DATA SHOWN: Begin
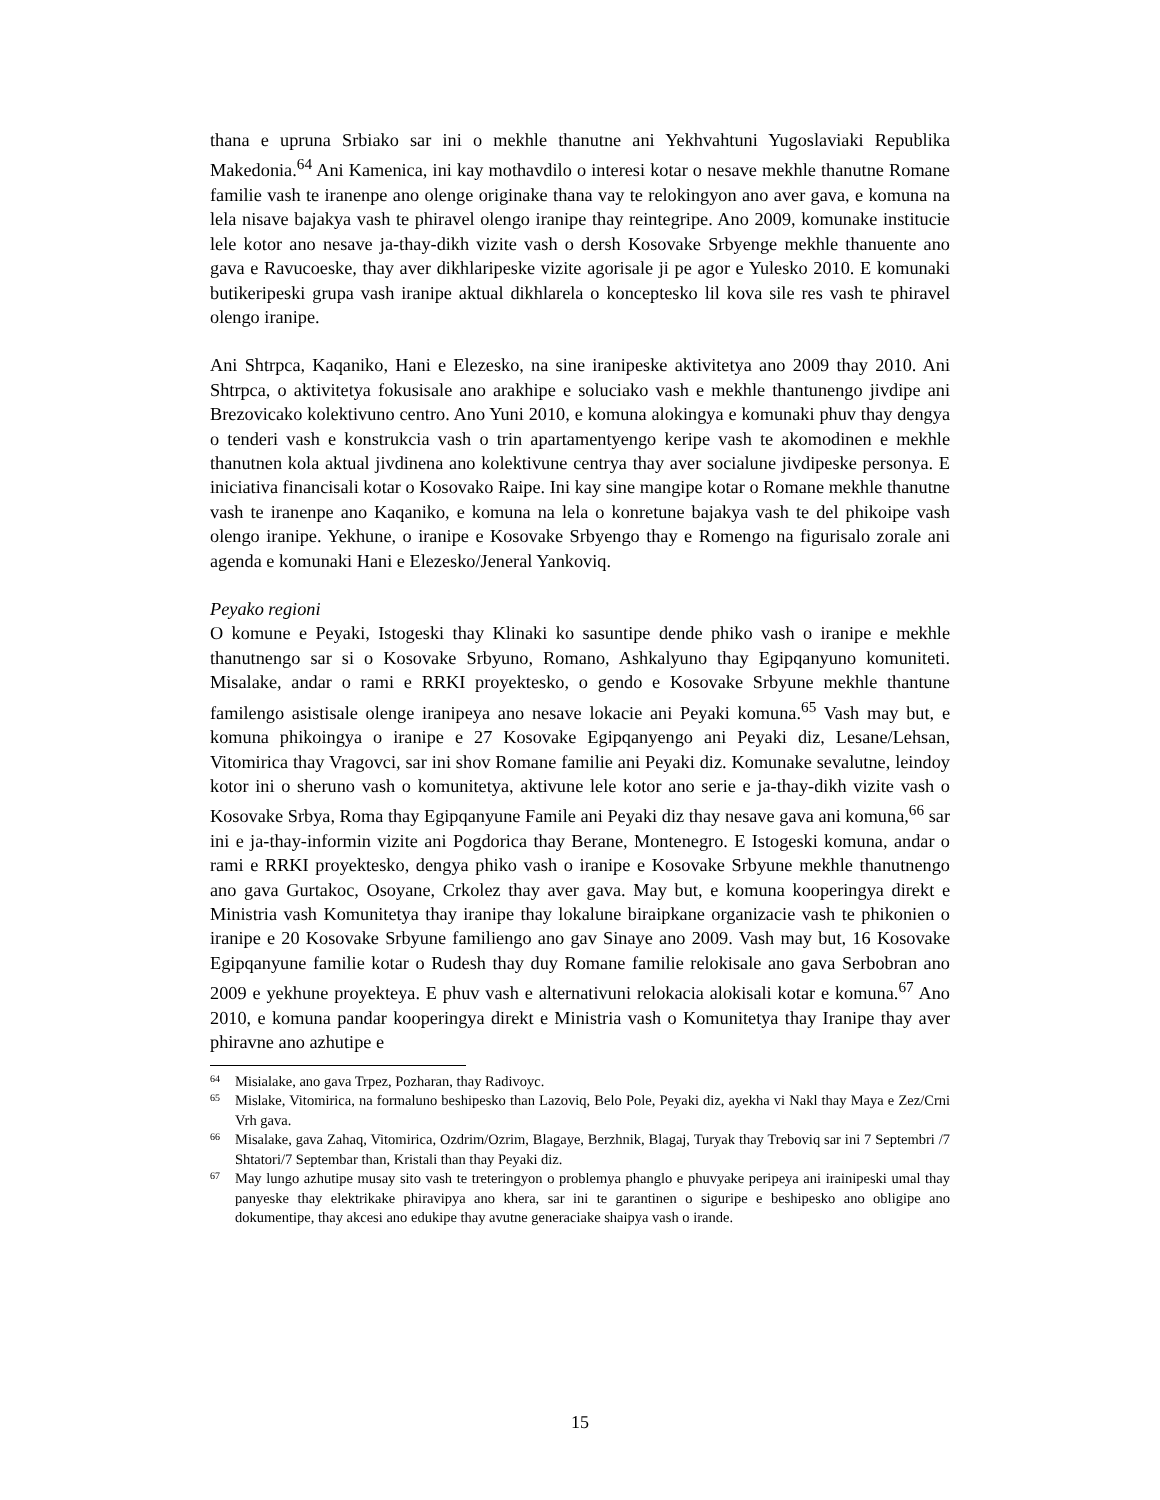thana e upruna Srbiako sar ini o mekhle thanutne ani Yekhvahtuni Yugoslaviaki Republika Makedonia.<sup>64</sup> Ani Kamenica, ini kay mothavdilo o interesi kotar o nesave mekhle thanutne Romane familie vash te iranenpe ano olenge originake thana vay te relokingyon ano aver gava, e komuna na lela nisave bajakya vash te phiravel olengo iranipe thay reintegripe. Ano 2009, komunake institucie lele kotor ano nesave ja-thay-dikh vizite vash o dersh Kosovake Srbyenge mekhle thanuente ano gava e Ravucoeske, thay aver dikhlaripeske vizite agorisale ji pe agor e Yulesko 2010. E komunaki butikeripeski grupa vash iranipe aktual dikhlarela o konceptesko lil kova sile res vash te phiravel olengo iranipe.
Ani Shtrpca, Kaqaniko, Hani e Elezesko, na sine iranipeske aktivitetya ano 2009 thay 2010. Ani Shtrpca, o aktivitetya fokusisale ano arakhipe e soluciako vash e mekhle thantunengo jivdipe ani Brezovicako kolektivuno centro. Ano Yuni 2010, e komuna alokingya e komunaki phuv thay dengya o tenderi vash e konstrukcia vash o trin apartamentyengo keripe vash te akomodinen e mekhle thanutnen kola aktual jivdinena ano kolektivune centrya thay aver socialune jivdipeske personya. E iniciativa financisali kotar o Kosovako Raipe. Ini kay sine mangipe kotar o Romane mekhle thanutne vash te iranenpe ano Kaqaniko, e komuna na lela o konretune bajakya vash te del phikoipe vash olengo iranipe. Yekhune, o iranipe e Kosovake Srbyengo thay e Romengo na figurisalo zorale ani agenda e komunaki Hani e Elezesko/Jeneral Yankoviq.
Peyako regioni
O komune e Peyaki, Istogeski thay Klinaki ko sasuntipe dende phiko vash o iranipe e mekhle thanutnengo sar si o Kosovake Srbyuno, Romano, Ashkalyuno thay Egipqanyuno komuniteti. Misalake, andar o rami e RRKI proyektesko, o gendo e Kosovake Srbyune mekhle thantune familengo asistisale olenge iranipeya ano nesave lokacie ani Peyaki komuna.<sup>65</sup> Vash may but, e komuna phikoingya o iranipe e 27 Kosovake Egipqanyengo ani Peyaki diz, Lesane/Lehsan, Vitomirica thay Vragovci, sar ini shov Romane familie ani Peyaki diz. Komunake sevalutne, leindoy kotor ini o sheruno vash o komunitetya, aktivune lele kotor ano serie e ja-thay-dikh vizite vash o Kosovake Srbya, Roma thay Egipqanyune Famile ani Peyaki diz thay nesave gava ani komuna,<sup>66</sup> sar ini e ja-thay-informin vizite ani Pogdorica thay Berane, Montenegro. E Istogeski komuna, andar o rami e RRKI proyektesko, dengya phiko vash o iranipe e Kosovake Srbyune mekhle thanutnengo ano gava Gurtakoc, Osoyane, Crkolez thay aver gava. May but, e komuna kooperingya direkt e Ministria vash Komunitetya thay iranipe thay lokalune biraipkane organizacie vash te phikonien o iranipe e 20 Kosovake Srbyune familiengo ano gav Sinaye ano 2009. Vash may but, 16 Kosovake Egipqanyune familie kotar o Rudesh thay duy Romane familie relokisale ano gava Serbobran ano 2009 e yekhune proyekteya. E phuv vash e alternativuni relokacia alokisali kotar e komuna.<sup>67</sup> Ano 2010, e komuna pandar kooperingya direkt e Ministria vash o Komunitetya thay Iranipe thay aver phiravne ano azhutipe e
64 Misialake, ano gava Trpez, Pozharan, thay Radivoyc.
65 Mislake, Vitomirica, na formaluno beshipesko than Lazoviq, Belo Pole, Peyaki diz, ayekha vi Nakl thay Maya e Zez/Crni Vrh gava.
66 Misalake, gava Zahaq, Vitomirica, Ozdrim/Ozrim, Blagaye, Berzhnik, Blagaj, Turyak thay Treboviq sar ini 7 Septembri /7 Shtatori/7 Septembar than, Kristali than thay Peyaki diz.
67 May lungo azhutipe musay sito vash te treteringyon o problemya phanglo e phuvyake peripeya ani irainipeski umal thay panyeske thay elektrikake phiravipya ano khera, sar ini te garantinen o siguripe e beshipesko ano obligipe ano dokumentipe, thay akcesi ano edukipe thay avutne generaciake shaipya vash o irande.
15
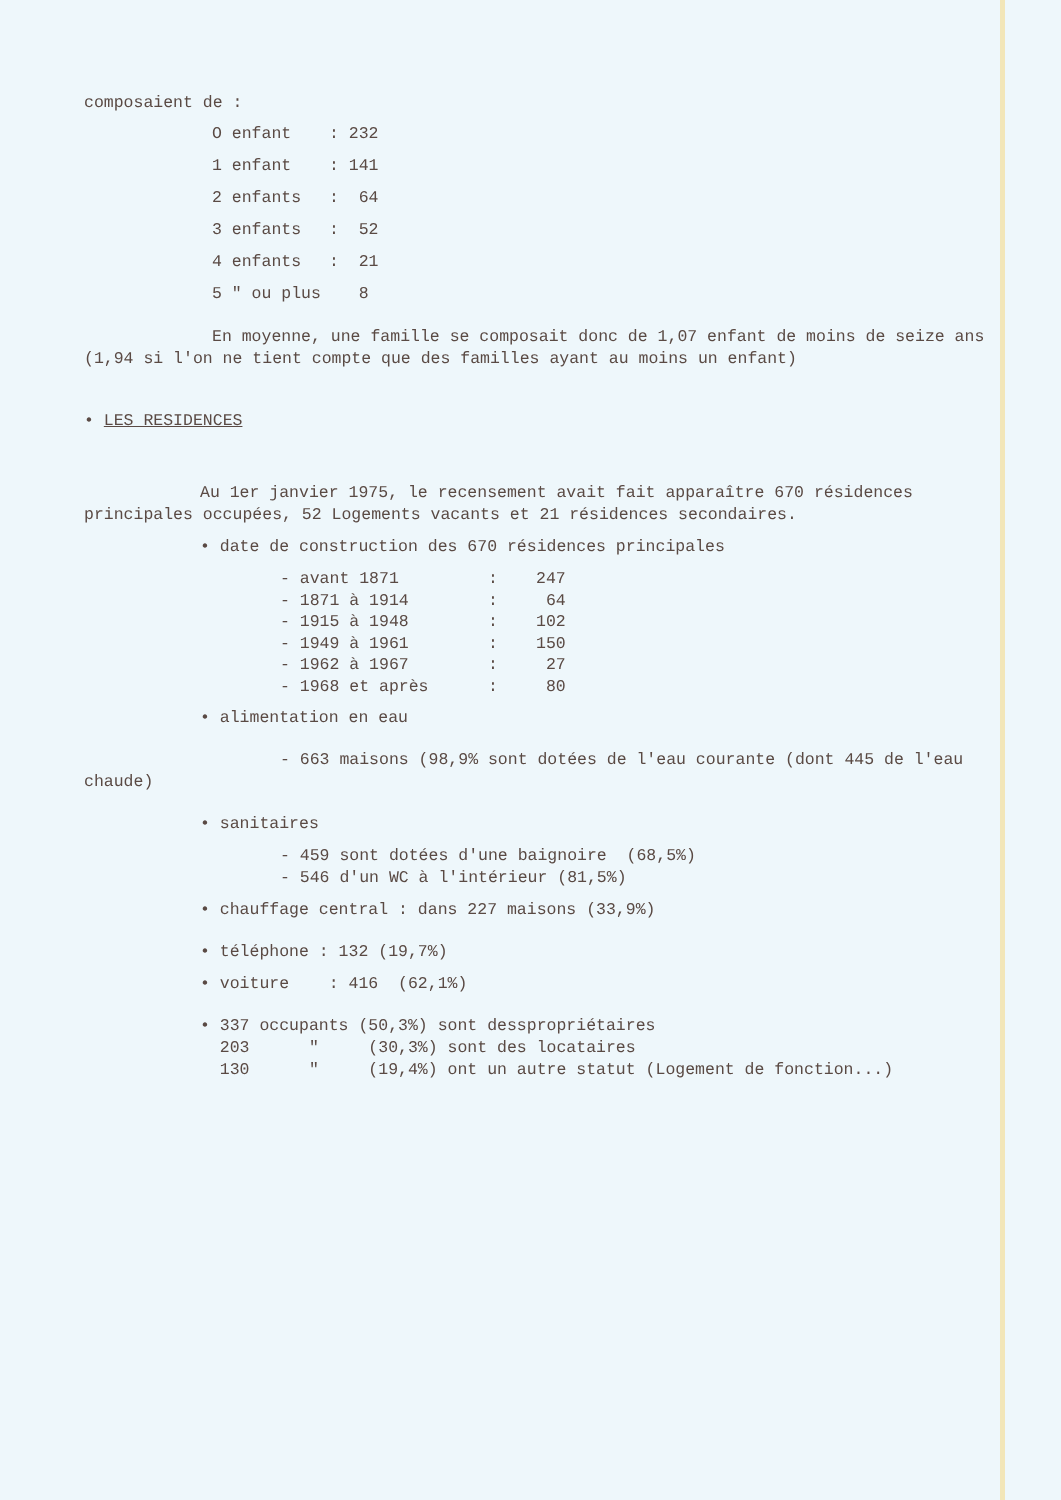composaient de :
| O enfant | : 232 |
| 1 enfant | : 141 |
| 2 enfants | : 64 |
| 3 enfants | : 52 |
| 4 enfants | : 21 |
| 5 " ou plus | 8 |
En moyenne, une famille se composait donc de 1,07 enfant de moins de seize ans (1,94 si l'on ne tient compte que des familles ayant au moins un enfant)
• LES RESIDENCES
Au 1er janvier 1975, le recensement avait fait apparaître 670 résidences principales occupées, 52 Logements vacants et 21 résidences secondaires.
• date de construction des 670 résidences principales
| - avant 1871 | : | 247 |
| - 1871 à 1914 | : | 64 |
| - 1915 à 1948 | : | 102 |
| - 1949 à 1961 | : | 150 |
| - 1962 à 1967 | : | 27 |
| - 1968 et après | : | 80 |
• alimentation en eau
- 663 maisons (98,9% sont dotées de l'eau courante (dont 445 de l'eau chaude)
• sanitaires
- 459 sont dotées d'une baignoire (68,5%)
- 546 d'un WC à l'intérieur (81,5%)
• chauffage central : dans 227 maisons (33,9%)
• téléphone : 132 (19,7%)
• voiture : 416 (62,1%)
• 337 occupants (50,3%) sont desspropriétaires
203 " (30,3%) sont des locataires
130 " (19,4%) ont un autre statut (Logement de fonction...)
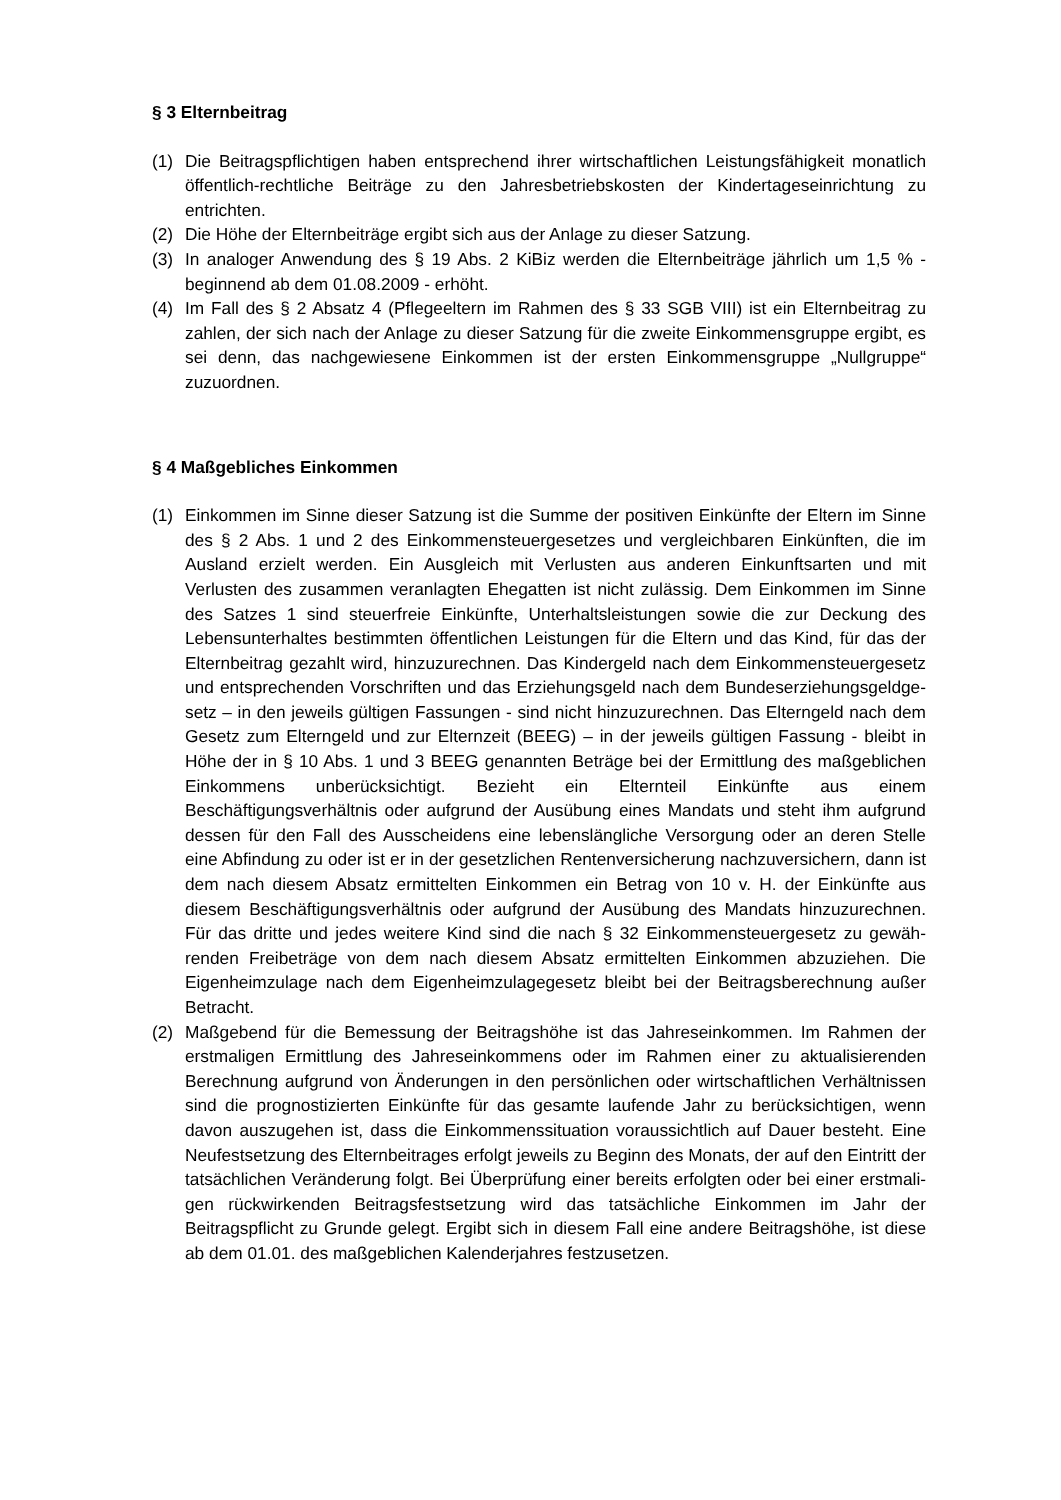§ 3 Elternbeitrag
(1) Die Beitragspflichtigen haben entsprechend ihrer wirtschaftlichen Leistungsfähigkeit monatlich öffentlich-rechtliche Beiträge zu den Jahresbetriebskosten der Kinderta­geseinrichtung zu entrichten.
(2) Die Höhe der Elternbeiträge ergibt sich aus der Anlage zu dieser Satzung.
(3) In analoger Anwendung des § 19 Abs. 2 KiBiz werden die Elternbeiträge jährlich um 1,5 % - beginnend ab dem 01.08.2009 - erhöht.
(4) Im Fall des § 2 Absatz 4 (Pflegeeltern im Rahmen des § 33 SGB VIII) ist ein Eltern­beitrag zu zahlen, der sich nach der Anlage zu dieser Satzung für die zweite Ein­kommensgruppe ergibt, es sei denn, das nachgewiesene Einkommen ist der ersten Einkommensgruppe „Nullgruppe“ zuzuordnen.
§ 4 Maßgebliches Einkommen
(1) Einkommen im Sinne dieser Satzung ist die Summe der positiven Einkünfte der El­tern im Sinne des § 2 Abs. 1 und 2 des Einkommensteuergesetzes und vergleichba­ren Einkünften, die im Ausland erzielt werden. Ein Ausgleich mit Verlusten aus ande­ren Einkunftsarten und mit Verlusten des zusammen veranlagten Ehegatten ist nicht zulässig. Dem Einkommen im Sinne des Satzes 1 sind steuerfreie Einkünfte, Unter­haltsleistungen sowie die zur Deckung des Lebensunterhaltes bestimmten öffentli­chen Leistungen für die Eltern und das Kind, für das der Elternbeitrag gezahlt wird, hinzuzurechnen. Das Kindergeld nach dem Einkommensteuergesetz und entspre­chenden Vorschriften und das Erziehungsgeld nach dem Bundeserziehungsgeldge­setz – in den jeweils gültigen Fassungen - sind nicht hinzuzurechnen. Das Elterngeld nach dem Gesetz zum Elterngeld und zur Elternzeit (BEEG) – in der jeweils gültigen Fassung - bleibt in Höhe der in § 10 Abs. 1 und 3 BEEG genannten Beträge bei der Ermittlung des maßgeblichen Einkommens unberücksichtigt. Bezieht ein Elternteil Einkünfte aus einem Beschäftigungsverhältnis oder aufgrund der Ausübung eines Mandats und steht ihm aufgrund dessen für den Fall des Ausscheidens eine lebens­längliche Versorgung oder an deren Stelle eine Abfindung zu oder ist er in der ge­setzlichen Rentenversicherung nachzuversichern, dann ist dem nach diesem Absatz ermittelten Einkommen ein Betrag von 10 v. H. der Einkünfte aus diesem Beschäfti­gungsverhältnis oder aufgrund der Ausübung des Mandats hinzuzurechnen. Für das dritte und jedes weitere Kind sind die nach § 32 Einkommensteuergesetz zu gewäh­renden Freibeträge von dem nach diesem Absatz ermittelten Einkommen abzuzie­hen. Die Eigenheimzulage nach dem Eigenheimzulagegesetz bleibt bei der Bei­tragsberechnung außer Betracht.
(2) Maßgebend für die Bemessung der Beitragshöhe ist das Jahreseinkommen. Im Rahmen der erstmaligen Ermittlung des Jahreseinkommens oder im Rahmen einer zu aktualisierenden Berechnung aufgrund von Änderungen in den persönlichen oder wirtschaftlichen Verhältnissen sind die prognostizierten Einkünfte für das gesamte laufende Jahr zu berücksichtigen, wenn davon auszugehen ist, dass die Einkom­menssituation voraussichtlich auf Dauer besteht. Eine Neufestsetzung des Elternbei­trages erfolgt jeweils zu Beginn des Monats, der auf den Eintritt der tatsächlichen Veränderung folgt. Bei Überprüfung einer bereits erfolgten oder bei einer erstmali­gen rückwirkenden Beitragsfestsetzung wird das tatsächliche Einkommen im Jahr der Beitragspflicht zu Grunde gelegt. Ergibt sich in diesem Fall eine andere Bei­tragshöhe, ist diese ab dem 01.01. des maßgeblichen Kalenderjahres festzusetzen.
DATA SHOWN: End
§ **ABOUT THIS TASK**: Reproduce every line of the records containing the string "beshipesko".

§ **EXPECTED OUTPUT**:
65 Mislake, Vitomirica, na formaluno beshipesko than Lazoviq, Belo Pole, Peyaki diz, ayekha vi Nakl thay Maya e Zez/Crni Vrh gava.
67 May lungo azhutipe musay sito vash te treteringyon o problemya phanglo e phuvyake peripeya ani irainipeski umal thay panyeske thay elektrikake phiravipya ano khera, sar ini te garantinen o siguripe e beshipesko ano obligipe ano dokumentipe, thay akcesi ano edukipe thay avutne generaciake shaipya vash o irande.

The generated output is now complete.